The FBI must produce information from Seth Rich’s laptop computer to a Texas man, a federal judge ruled on Sept. 29.
The bureau improperly withheld the information from Brian Huddleston, the Texas man, according to a 53-page ruling from U.S. District Judge Amos Mazzant.
Seth Rich was a Democratic National Committee staffer who was murdered around 4:20 a.m. in July 2016 in Washington. Officials have claimed the killing was done as part of a botched robbery.
The FBI has acknowledged it has files from Seth Rich’s computer but tried withholding them from Huddleston, citing a portion of federal law that enables agencies to withhold information that would be a clear invasion of privacy interests when the interests are not outweighed by the public interest.
The bureau said that Rich’s family members have a privacy interest in preventing the release of the information that outweighs the public interest, but Mazzant, an Obama appointee, rejected the argument.
“The Court is not persuaded by the FBI’s argument that Seth Rich’s survivors have a privacy interest in withholding the entirety of the information contained on Seth Rich’s laptop,” he said.

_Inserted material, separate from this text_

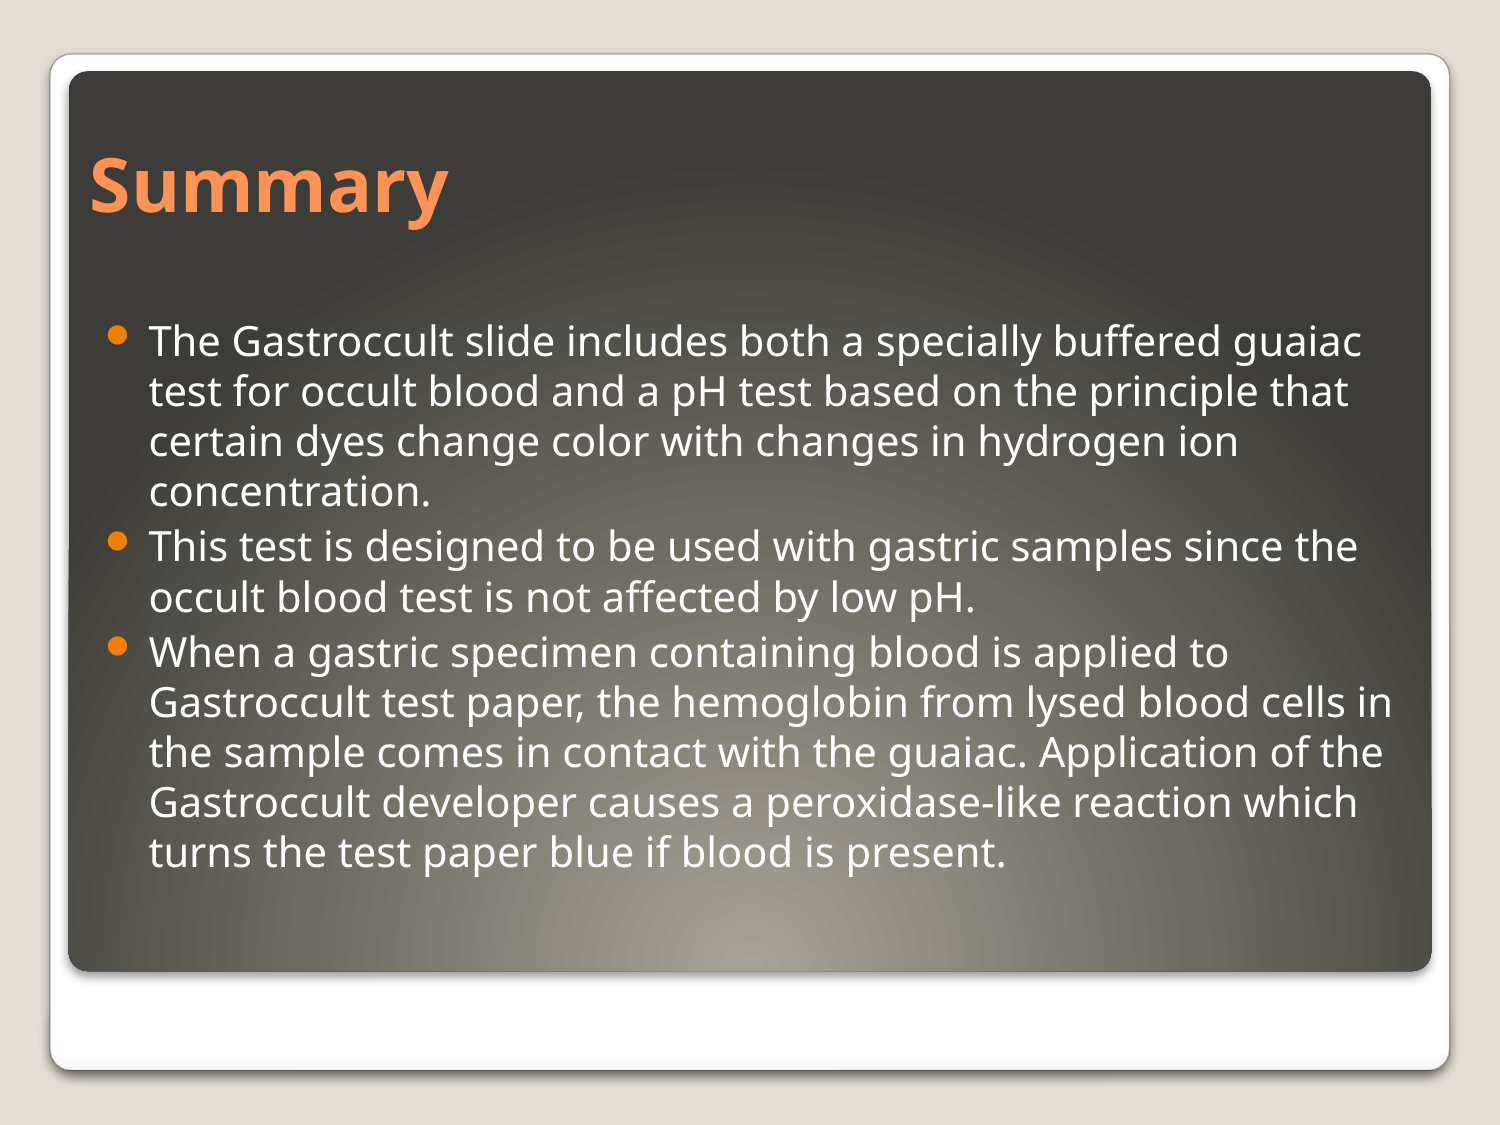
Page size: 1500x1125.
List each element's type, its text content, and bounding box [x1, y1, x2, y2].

title Summary [75, 62, 1418, 235]
list The Gastroccult slide includes both a specially buffered guaiac test for occult blood and a pH test based on the principle that certain dyes change color with changes in hydrogen ion concentration. This test is designed to be used with gastric samples since the occult blood test is not affected by low pH. When a gastric specimen containing blood is applied to Gastroccult test paper, the hemoglobin from lysed blood cells in the sample comes in contact with the guaiac. Application of the Gastroccult developer causes a peroxidase-like reaction which turns the test paper blue if blood is present. [75, 299, 1418, 987]
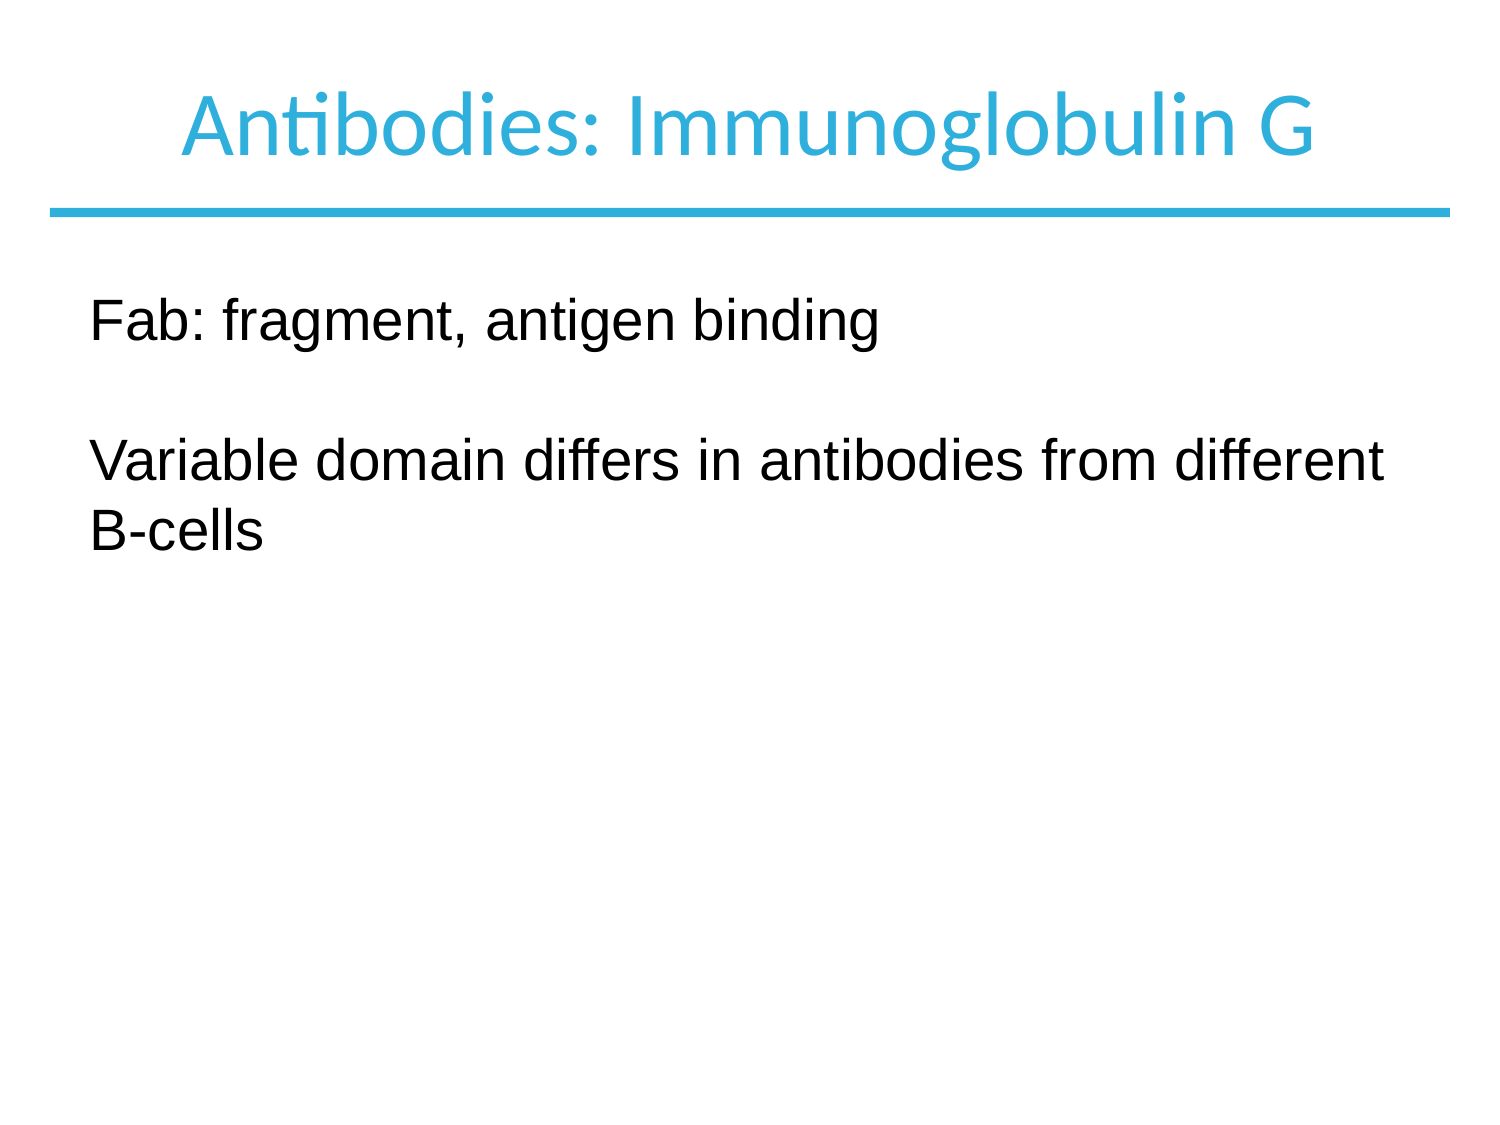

“Pointedly, the FBI cites to no case law for the proposition that survivors of the deceased have a privacy interest in information related to the deceased’s favorite music or relationship history,” he added.
Previous rulings in other cases have found that loved ones of dead people have a substantial privacy interest in preventing the disclosure of autopsies, death scene photographs, and other materials from a person’s final moments. Those rulings don’t apply to this case, Mazzant said.
He ordered the FBI to produce the information to Huddleston within 14 days.
‘Major Victory’
Ty Clevenger, a lawyer representing Huddleston, said the ruling was a victory.
“The FBI has fought tooth and nail to conceal evidence about Seth Rich, so Judge Mazzant’s order is a major victory for us,” Clevenger told The Epoch Times via email.
The FBI did not immediately respond to a request for comment.
Queries sent to lawyers who represented Rich’s parents in a different matter were not immediately returned.
Clevenger said any files not of a personal nature will be posted online after Huddleston receives them.
“As soon as we can get it ready to post I’ll put it up on my blog for everybody to look at,” he said.
False Claims
The bureau falsely told Clevenger when he asked for information on Seth Rich that it didn’t possess any. Emails disclosed in a separate case proved the FBI wrong. The bureau identified some potentially responsive 20,000 files in response to Huddleston’s requests, later narrowing it down to 1,563 pages.
The FBI has only produced 75 pages to date, while withholding hundreds of others.
During the litigation, the FBI admitted for the first time that it had come into possession of files from Rich’s laptop.
But Michael Seidel, an FBI official, said in a declaration that the FBI was provided “information and material extracted from Seth Rich’s personal laptop.” He also said, “since the FBI had no involvement in the extraction of the data from Seth Rich’s personal laptop, there is no way to know with certainty if the information provided by the source and maintained by the FBI in the Special Counsel’s Office record collection, accurately depicts the contents of the information contained on Seth Rich’s personal laptop at the time of his death.”
Still, the official said that the computer “may contain information of family (parents and siblings), friends or acquaintances (professional or personal), his favorite music and other material that would reveal details concerning both personal and sensitive relationships.” At the same time, he acknowledged that Seth Rich himself “has no privacy interests due to being deceased.”
Clevenger and Huddleston have an expert ready to analyze the information from the laptop to see whether it was tampered with after Rich’s death.